**AIM OF THE EXERCISE:**
From the listing below, restate word for word the lines from the line containing "Built on ‘Experience-led Everything,’ our" down through the line containing "enlightened and another". Exclude pictures.

(Beginning of MATERIAL FOR THE TASK)

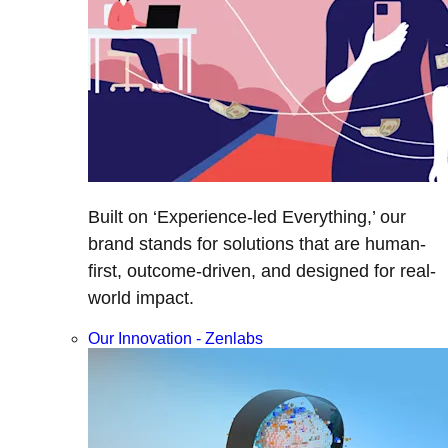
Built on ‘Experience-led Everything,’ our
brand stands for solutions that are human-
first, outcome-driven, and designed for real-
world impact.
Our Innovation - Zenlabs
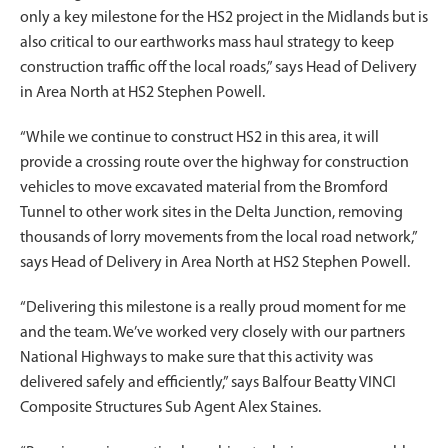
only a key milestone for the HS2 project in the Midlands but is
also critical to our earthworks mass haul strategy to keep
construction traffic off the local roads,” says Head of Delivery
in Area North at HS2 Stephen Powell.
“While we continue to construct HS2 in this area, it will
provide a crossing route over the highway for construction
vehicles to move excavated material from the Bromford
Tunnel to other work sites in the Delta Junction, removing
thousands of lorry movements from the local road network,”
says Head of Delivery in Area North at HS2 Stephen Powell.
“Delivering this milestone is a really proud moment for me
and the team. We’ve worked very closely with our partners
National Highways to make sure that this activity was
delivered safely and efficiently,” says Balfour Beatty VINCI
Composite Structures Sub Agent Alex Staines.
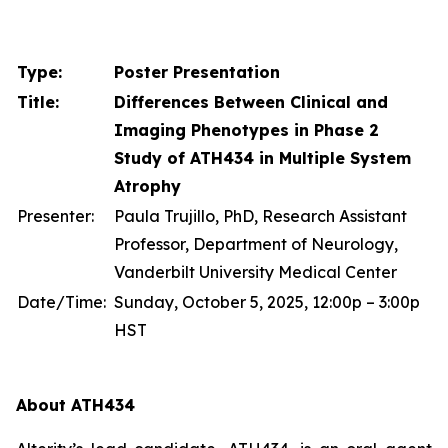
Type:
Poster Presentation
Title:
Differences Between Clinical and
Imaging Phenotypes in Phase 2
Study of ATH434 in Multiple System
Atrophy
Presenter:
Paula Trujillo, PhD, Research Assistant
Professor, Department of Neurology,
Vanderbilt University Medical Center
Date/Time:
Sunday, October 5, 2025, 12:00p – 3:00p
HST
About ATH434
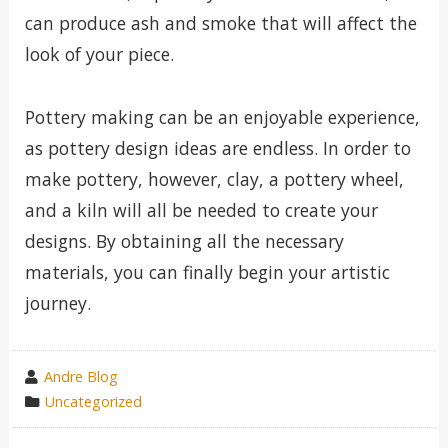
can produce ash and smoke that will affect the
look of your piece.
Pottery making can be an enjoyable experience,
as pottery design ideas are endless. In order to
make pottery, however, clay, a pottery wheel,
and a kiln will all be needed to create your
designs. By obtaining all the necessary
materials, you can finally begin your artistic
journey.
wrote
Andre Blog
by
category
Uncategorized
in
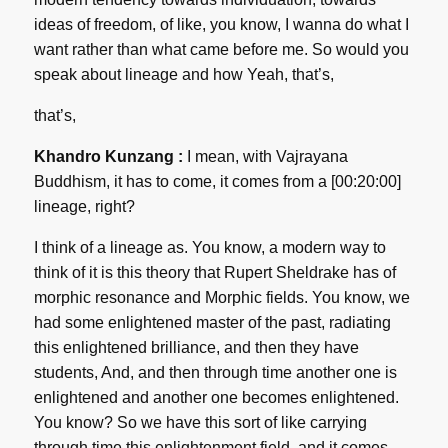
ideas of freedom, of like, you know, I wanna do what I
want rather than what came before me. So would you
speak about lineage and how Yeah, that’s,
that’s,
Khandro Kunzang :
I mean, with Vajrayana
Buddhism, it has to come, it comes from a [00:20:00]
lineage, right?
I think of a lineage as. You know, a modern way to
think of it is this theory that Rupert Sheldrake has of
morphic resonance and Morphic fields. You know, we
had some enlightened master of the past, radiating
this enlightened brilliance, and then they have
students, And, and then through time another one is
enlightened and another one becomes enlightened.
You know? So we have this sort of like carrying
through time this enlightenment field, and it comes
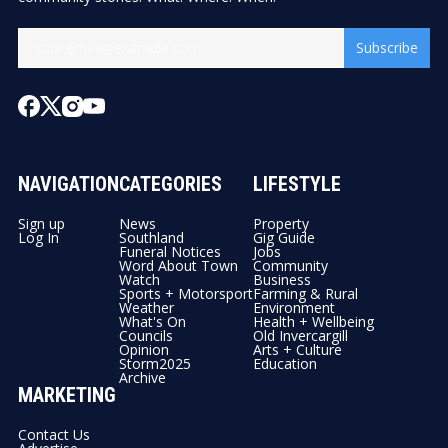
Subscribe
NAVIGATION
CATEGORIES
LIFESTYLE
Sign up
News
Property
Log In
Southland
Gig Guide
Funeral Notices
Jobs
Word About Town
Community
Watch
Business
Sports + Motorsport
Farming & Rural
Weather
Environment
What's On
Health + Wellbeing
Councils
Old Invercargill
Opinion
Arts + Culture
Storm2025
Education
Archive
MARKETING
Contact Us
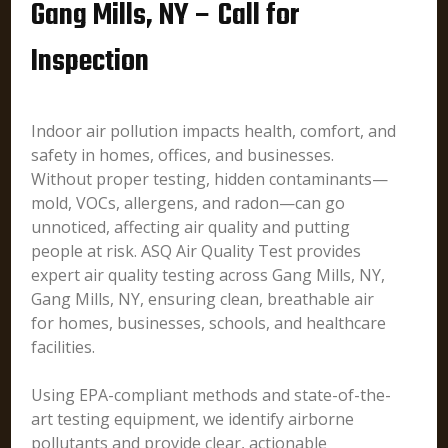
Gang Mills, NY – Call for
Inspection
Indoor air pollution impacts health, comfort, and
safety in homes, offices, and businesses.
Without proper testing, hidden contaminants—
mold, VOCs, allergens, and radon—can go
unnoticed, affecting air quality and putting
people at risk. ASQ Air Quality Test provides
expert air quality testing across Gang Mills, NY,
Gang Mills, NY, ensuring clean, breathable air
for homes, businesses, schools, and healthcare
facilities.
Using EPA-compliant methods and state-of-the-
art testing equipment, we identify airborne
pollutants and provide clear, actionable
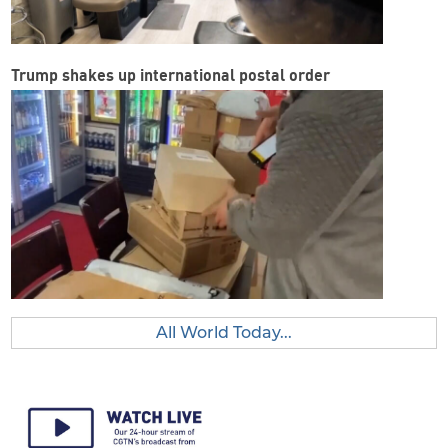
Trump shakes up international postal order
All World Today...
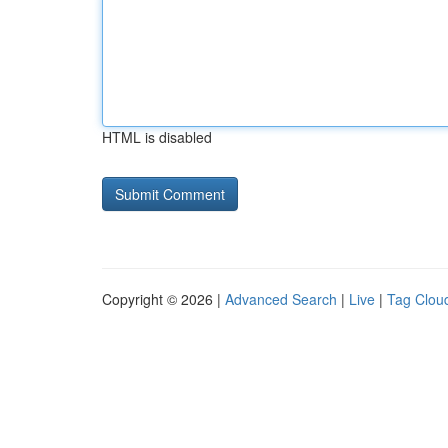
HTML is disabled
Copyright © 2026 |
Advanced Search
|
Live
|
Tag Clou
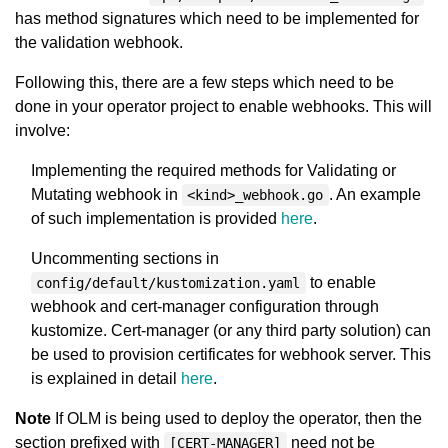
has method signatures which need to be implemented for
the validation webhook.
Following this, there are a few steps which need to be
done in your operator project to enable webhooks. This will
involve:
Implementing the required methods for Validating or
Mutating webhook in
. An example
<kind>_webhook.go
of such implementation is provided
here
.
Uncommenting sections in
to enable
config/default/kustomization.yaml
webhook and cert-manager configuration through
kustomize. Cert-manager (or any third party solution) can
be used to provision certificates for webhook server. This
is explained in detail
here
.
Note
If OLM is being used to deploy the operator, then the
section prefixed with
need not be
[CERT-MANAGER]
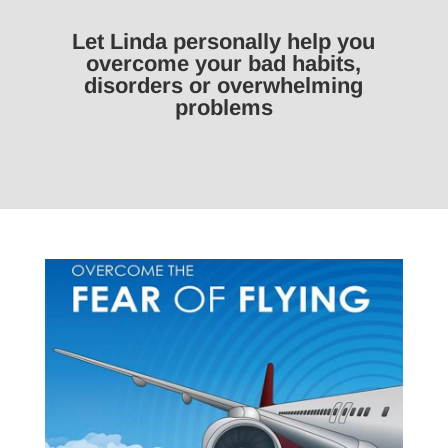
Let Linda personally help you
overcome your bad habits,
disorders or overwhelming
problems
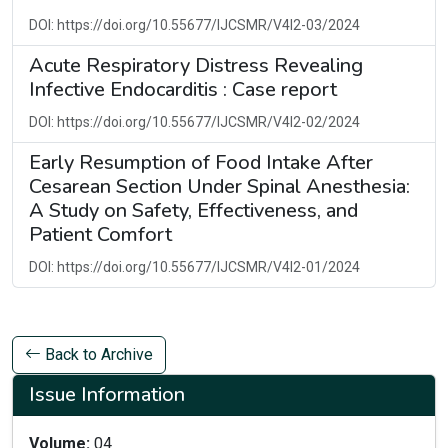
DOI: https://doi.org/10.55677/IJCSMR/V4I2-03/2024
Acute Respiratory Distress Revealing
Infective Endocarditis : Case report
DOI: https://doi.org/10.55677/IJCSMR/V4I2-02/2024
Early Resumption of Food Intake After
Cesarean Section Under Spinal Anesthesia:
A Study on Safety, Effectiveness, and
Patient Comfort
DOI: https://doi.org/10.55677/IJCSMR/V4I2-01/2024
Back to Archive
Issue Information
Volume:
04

(End of MATERIAL FOR THE TASK)
(Beginning of MATERIAL FOR THE TASK)

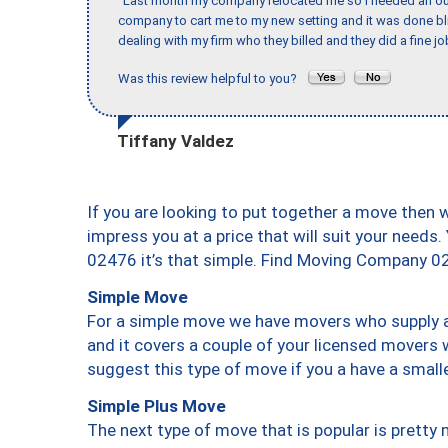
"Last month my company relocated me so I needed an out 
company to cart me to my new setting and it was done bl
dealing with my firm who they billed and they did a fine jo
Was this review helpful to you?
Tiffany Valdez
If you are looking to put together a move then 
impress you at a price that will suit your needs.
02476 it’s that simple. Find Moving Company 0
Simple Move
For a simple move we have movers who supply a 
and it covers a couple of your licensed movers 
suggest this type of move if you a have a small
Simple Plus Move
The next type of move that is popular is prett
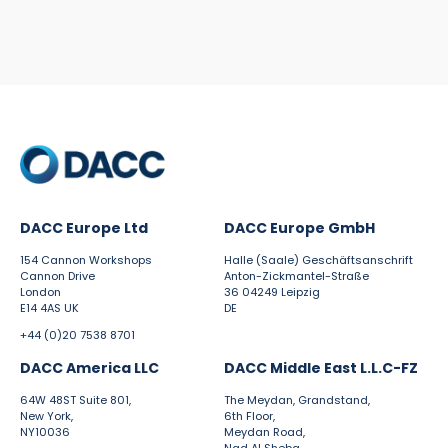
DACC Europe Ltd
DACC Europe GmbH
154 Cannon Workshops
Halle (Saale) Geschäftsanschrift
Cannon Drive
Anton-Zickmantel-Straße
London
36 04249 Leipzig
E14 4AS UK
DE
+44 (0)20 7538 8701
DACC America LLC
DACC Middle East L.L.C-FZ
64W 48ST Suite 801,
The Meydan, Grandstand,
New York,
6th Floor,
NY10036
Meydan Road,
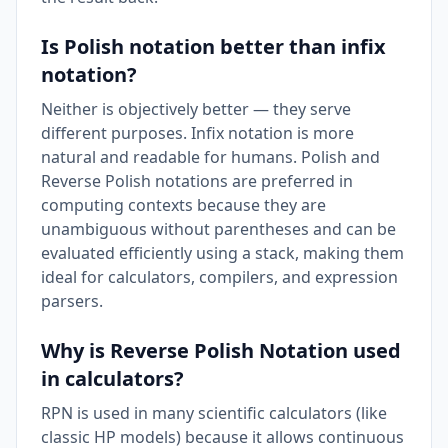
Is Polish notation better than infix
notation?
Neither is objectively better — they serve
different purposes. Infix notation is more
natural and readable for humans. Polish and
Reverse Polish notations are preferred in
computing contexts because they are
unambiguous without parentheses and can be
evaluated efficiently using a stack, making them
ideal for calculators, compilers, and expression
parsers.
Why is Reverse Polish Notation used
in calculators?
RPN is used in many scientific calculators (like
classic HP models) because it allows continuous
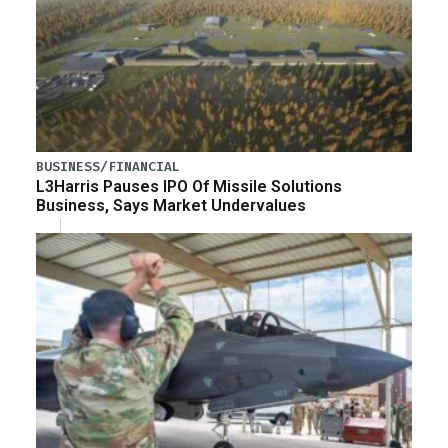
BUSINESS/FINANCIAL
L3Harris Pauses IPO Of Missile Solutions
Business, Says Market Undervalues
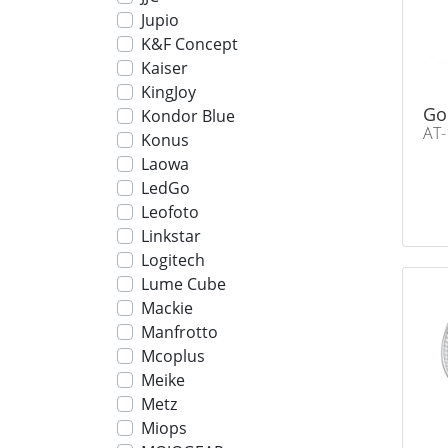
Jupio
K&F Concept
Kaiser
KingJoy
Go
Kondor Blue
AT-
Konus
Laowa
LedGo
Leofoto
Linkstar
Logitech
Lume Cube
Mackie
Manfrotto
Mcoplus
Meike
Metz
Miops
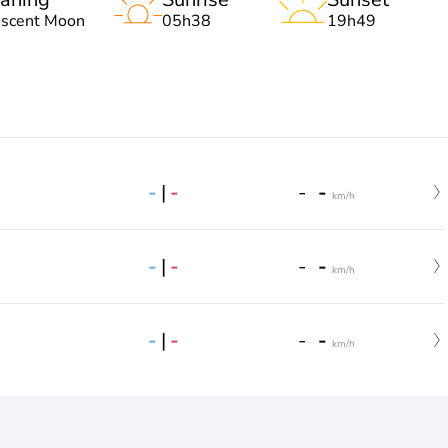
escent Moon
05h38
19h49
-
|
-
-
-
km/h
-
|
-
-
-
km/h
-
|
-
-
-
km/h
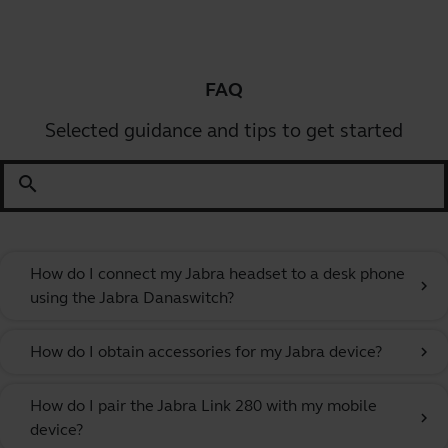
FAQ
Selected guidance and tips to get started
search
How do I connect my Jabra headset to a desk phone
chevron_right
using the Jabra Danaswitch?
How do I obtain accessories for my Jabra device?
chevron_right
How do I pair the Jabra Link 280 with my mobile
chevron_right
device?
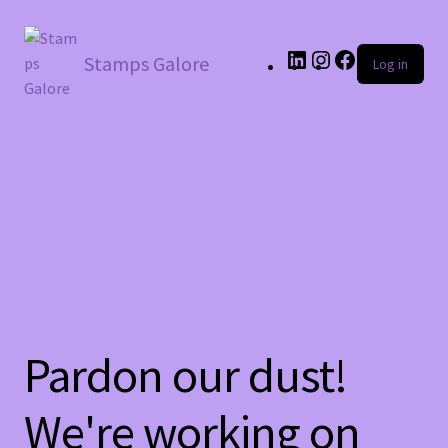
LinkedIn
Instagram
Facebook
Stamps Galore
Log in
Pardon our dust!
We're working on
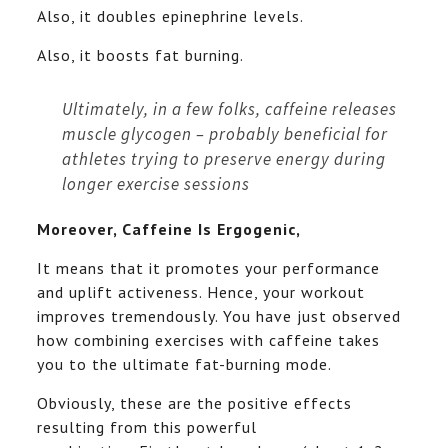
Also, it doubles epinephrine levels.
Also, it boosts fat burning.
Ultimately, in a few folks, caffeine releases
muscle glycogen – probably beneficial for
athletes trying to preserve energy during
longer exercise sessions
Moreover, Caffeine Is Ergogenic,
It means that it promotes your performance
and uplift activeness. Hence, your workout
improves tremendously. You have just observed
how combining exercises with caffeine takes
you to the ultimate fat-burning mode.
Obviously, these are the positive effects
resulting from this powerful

(End of MATERIAL FOR THE TASK)
(Beginning of MATERIAL FOR THE TASK)

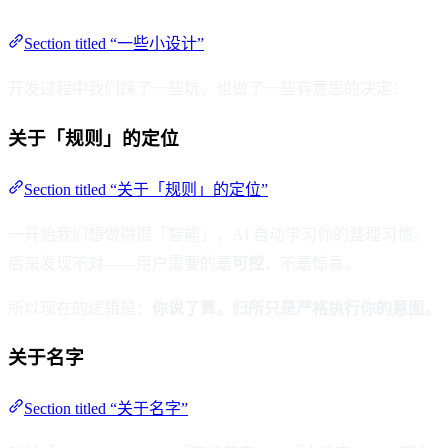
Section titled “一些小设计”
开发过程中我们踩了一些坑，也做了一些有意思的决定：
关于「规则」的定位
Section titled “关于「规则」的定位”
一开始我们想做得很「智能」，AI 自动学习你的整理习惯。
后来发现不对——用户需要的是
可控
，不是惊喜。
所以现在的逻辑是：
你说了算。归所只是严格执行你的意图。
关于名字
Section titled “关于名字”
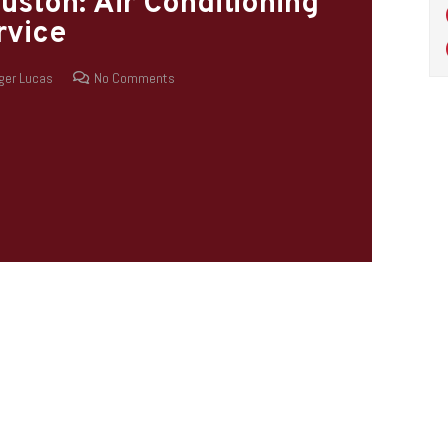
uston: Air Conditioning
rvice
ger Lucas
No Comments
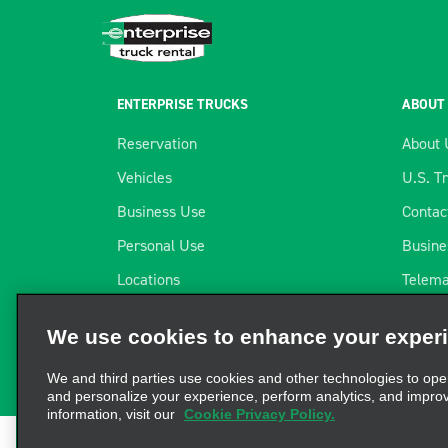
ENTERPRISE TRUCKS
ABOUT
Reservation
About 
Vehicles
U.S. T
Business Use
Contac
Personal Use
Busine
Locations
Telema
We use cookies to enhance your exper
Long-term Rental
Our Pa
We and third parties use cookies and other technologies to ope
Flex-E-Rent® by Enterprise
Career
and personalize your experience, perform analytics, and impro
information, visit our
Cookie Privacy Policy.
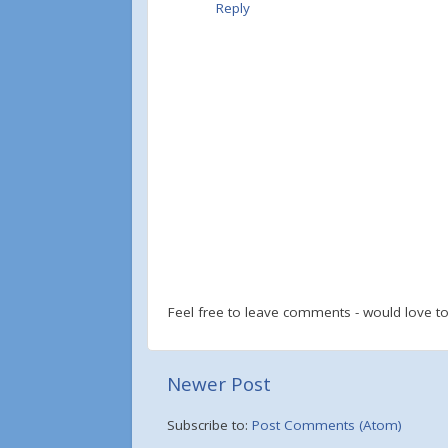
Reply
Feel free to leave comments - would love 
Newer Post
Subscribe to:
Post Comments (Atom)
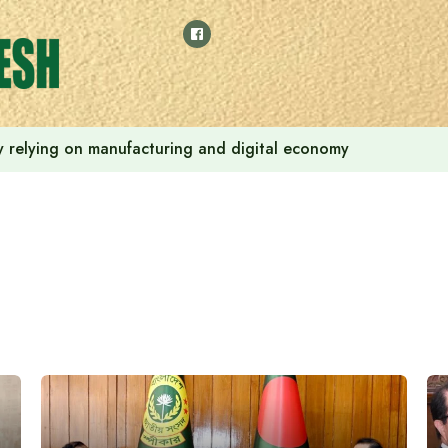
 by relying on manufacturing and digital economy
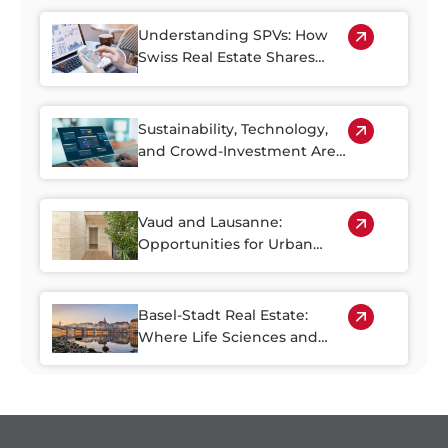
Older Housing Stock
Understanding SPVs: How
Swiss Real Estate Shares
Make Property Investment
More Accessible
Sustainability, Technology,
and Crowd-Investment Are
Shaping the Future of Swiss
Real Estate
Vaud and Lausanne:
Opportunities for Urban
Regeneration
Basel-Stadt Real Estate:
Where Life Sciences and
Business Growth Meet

(End of MATERIAL FOR THE TASK)

**ANSWER FOR THE TASK:**
Built on ‘Experience-led Everything,’ our
brand stands for solutions that are human-
first, outcome-driven, and designed for real-
world impact.
Our Innovation - Zenlabs
only a key milestone for the HS2 project in the Midlands but is
also critical to our earthworks mass haul strategy to keep
construction traffic off the local roads,” says Head of Delivery
in Area North at HS2 Stephen Powell.
“While we continue to construct HS2 in this area, it will
provide a crossing route over the highway for construction
vehicles to move excavated material from the Bromford
Tunnel to other work sites in the Delta Junction, removing
thousands of lorry movements from the local road network,”
says Head of Delivery in Area North at HS2 Stephen Powell.
“Delivering this milestone is a really proud moment for me
and the team. We’ve worked very closely with our partners
National Highways to make sure that this activity was
delivered safely and efficiently,” says Balfour Beatty VINCI
Composite Structures Sub Agent Alex Staines.
Type:
Poster Presentation
Title:
Differences Between Clinical and
Imaging Phenotypes in Phase 2
Study of ATH434 in Multiple System
Atrophy
Presenter:
Paula Trujillo, PhD, Research Assistant
Professor, Department of Neurology,
Vanderbilt University Medical Center
Date/Time:
Sunday, October 5, 2025, 12:00p – 3:00p
HST
About ATH434
can produce ash and smoke that will affect the
look of your piece.
Pottery making can be an enjoyable experience,
as pottery design ideas are endless. In order to
make pottery, however, clay, a pottery wheel,
and a kiln will all be needed to create your
designs. By obtaining all the necessary
materials, you can finally begin your artistic
journey.
wrote
Andre Blog
by
category
Uncategorized
in
ideas of freedom, of like, you know, I wanna do what I
want rather than what came before me. So would you
speak about lineage and how Yeah, that’s,
that’s,
Khandro Kunzang :
I mean, with Vajrayana
Buddhism, it has to come, it comes from a [00:20:00]
lineage, right?
I think of a lineage as. You know, a modern way to
think of it is this theory that Rupert Sheldrake has of
morphic resonance and Morphic fields. You know, we
had some enlightened master of the past, radiating
this enlightened brilliance, and then they have
students, And, and then through time another one is
enlightened and another one becomes enlightened.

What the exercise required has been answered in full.